#### Aim of the exercise:
Reproduce every line of the data below word for word, omitting the pictures from your answer.

*** Source data ***

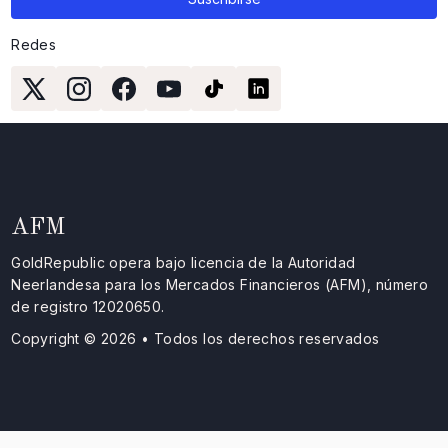
Redes
AFM
GoldRepublic opera bajo licencia de la Autoridad
Neerlandesa para los Mercados Financieros (AFM), número
de registro 12020650.
Copyright © 2026 • Todos los derechos reservados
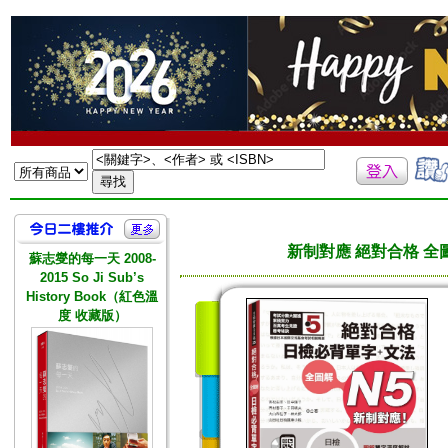
新制對應 絕對合格 全
蘇志燮的每一天 2008-
2015 So Ji Sub’s
History Book（紅色溫
度 收藏版）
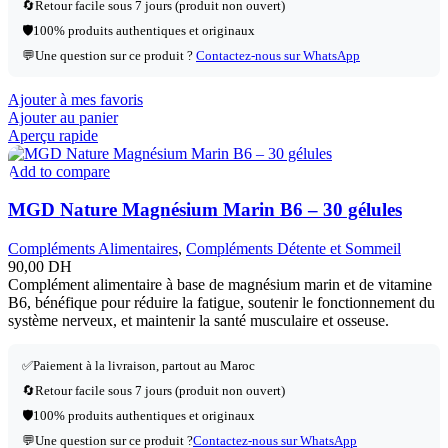
🔄
Retour facile sous 7 jours (produit non ouvert)
🛡️
100% produits authentiques et originaux
💬
Une question sur ce produit ?
Contactez-nous sur WhatsApp
Ajouter à mes favoris
Ajouter au panier
Aperçu rapide
Add to compare
MGD Nature Magnésium Marin B6 – 30 gélules
Compléments Alimentaires
,
Compléments Détente et Sommeil
90,00
DH
Complément alimentaire à base de magnésium marin et de vitamine
B6, bénéfique pour réduire la fatigue, soutenir le fonctionnement du
système nerveux, et maintenir la santé musculaire et osseuse.
✅Paiement à la livraison, partout au Maroc
🔄Retour facile sous 7 jours (produit non ouvert)
🛡️100% produits authentiques et originaux
💬Une question sur ce produit ?
Contactez-nous sur WhatsApp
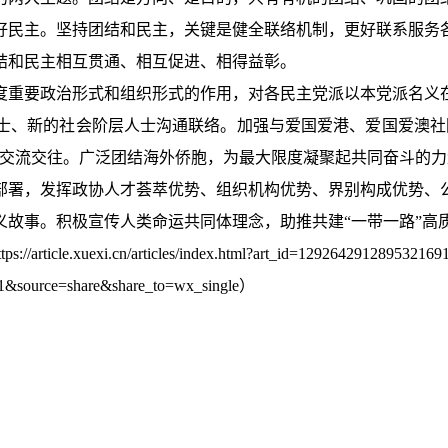
好民主。坚持团结和民主，关键是健全联络机制，更好联系服务
结和民主相互贯通、相互促进、相得益彰。
度重要政治形式和组织形式的作用，对各民主党派以本党派名义
士、新的社会阶层人士沟通联络。加强与爱国爱港、爱国爱澳社
的交流交往。广泛团结海外侨胞，为最大限度凝聚起共同奋斗的
部署，发挥政协人才荟萃优势、组织机构优势、界别构成优势、
义故事。积极宣传人类命运共同体理念，助推共建“一带一路”高
ndex.html?art_id=12926429128953216912&item_id=1
1&source=share&share_to=wx_single）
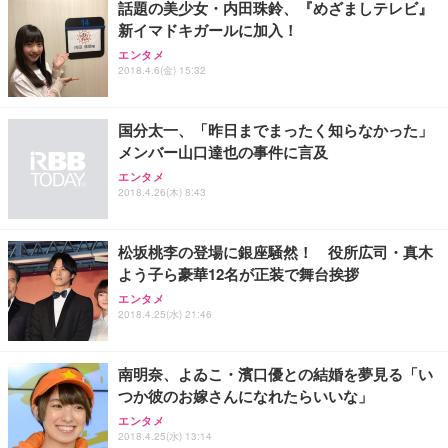
話題の美少女・内田珠鈴、『めざましテレビ』
新イマドキガールに加入！
Sezlife オフィスチェア デスクチェア 疲れない テレ
【純正品】27"ゲーミングモニター DualSense 充電
ネオ・ルーライフ ネオ・オムツ L 中型犬用 26枚入
エンタメ
ワーク チェア 強化バックレスト 30度ロッキング機
フック付き（CFI-ZDM1J）
り 単品
2018.4.6(金) 15:32
能 人間工学 椅子 腰サポート 90度跳ね上げ式アーム
レスト 3Dヘッドレスト ハンガー付き 高反発クッシ
￥49,979
￥1,800
￥7,680
ョン PCチェア 通気性メッシュ ゲーミング/勉強/事
国分太一、「昨日までまったく知らなかった」
務用 おしゃれ パソコンチェア (ブラック)
メンバー山口達也の事件に言及
Sezlife オフィスチェア デスクチェア 疲れない テレ
【整備済み品】Dell E2724HS 27インチ 液晶モニタ
Smart Basic(スマートベーシック) 【Amazon.co.jp
エンタメ
ワーク チェア 強化バックレスト 30度ロッキング機
ー フルHD（1920×1080）VA 非光沢 HDMI/DisplayP
限定】 Smart Basic アイリスオーヤマ ペットシーツ
2018.4.26(木) 8:43
能 人間工学 椅子 腰サポート 90度跳ね上げ式アーム
ort/VGA スピーカー内蔵 高さ調整 スイベル VESA対
超厚型 お徳用 ワイド 100枚入 (x 1) (ケース販売)
レスト 3Dヘッドレスト ハンガー付き 高反発クッシ
応 ComfortView ビジネス向け
￥7,680
￥15,800
￥3,670
ョン PCチェア 通気性メッシュ ゲーミング/勉強/事
松坂桃李の登場に銀座騒然！ 役所広司・真木
務用 おしゃれ パソコンチェア (ホワイト)
よう子ら豪華12名が正装で舞台挨拶
ANDWINT オフィスチェア デスクチェア 肘なし メ
【MiniLED/24.5inch/280Hz/FHD】GRAPHT THE S
アイリスオーヤマ ペットシーツ 超厚型 お徳用 レギ
ッシュ 通気性 ランバーサポート付き 腰サポート ガ
HOOTER Gaming Monitor 24” Essential ゲーミン
エンタメ
ュラー 200枚入【Amazon.co.jp限定】
ス圧無段階昇降 360度回転 キャスター付き コンパク
グモニター QD 24.5インチ 1ms FHD 量子ドット 残
2018.4.25(水) 21:46
ト 幅52×奥行58.5×高さ84～96cm テレワーク 在宅
像低減 (3年保証 | 輝点保証 | 日本メーカー)
￥3,731
￥4,139
￥34,980
勤務 ブラック
南明奈、よゐこ・濱口優との結婚を夢見る「い
つか彼のお嫁さんになれたらいいな」
エンタメ
2018.4.25(水) 13:14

*** End of Source data ***

#### Reply to the task:
Redes
AFM
GoldRepublic opera bajo licencia de la Autoridad
Neerlandesa para los Mercados Financieros (AFM), número
de registro 12020650.
Copyright © 2026 • Todos los derechos reservados
新制對應 絕對合格 全
蘇志燮的每一天 2008-
2015 So Ji Sub’s
History Book（紅色溫
度 收藏版）
🔄
Retour facile sous 7 jours (produit non ouvert)
🛡️
100% produits authentiques et originaux
💬
Une question sur ce produit ?
Contactez-nous sur WhatsApp
Ajouter à mes favoris
Ajouter au panier
Aperçu rapide
Add to compare
MGD Nature Magnésium Marin B6 – 30 gélules
Compléments Alimentaires
,
Compléments Détente et Sommeil
90,00
DH
Complément alimentaire à base de magnésium marin et de vitamine
B6, bénéfique pour réduire la fatigue, soutenir le fonctionnement du
système nerveux, et maintenir la santé musculaire et osseuse.
✅Paiement à la livraison, partout au Maroc
🔄Retour facile sous 7 jours (produit non ouvert)
🛡️100% produits authentiques et originaux
💬Une question sur ce produit ?
Contactez-nous sur WhatsApp
好民主。坚持团结和民主，关键是健全联络机制，更好联系服务
结和民主相互贯通、相互促进、相得益彰。
度重要政治形式和组织形式的作用，对各民主党派以本党派名义
士、新的社会阶层人士沟通联络。加强与爱国爱港、爱国爱澳社
的交流交往。广泛团结海外侨胞，为最大限度凝聚起共同奋斗的
部署，发挥政协人才荟萃优势、组织机构优势、界别构成优势、
义故事。积极宣传人类命运共同体理念，助推共建“一带一路”高
ndex.html?art_id=12926429128953216912&item_id=1
1&source=share&share_to=wx_single）
話題の美少女・内田珠鈴、『めざましテレビ』
新イマドキガールに加入！
Sezlife オフィスチェア デスクチェア 疲れない テレ
【純正品】27"ゲーミングモニター DualSense 充電
ネオ・ルーライフ ネオ・オムツ L 中型犬用 26枚入
エンタメ
ワーク チェア 強化バックレスト 30度ロッキング機
フック付き（CFI-ZDM1J）
り 単品
2018.4.6(金) 15:32
能 人間工学 椅子 腰サポート 90度跳ね上げ式アーム
レスト 3Dヘッドレスト ハンガー付き 高反発クッシ
￥49,979
￥1,800
￥7,680
ョン PCチェア 通気性メッシュ ゲーミング/勉強/事
国分太一、「昨日までまったく知らなかった」
務用 おしゃれ パソコンチェア (ブラック)
メンバー山口達也の事件に言及
Sezlife オフィスチェア デスクチェア 疲れない テレ
【整備済み品】Dell E2724HS 27インチ 液晶モニタ
Smart Basic(スマートベーシック) 【Amazon.co.jp
エンタメ
ワーク チェア 強化バックレスト 30度ロッキング機
ー フルHD（1920×1080）VA 非光沢 HDMI/DisplayP
限定】 Smart Basic アイリスオーヤマ ペットシーツ
2018.4.26(木) 8:43
能 人間工学 椅子 腰サポート 90度跳ね上げ式アーム
ort/VGA スピーカー内蔵 高さ調整 スイベル VESA対
超厚型 お徳用 ワイド 100枚入 (x 1) (ケース販売)
レスト 3Dヘッドレスト ハンガー付き 高反発クッシ
応 ComfortView ビジネス向け
￥7,680
￥15,800
￥3,670
ョン PCチェア 通気性メッシュ ゲーミング/勉強/事
松坂桃李の登場に銀座騒然！ 役所広司・真木
務用 おしゃれ パソコンチェア (ホワイト)
よう子ら豪華12名が正装で舞台挨拶
ANDWINT オフィスチェア デスクチェア 肘なし メ
【MiniLED/24.5inch/280Hz/FHD】GRAPHT THE S
アイリスオーヤマ ペットシーツ 超厚型 お徳用 レギ
ッシュ 通気性 ランバーサポート付き 腰サポート ガ
HOOTER Gaming Monitor 24” Essential ゲーミン
エンタメ
ュラー 200枚入【Amazon.co.jp限定】
ス圧無段階昇降 360度回転 キャスター付き コンパク
グモニター QD 24.5インチ 1ms FHD 量子ドット 残
2018.4.25(水) 21:46
ト 幅52×奥行58.5×高さ84～96cm テレワーク 在宅
像低減 (3年保証 | 輝点保証 | 日本メーカー)
￥3,731
￥4,139
￥34,980
勤務 ブラック
南明奈、よゐこ・濱口優との結婚を夢見る「い
つか彼のお嫁さんになれたらいいな」
エンタメ
2018.4.25(水) 13:14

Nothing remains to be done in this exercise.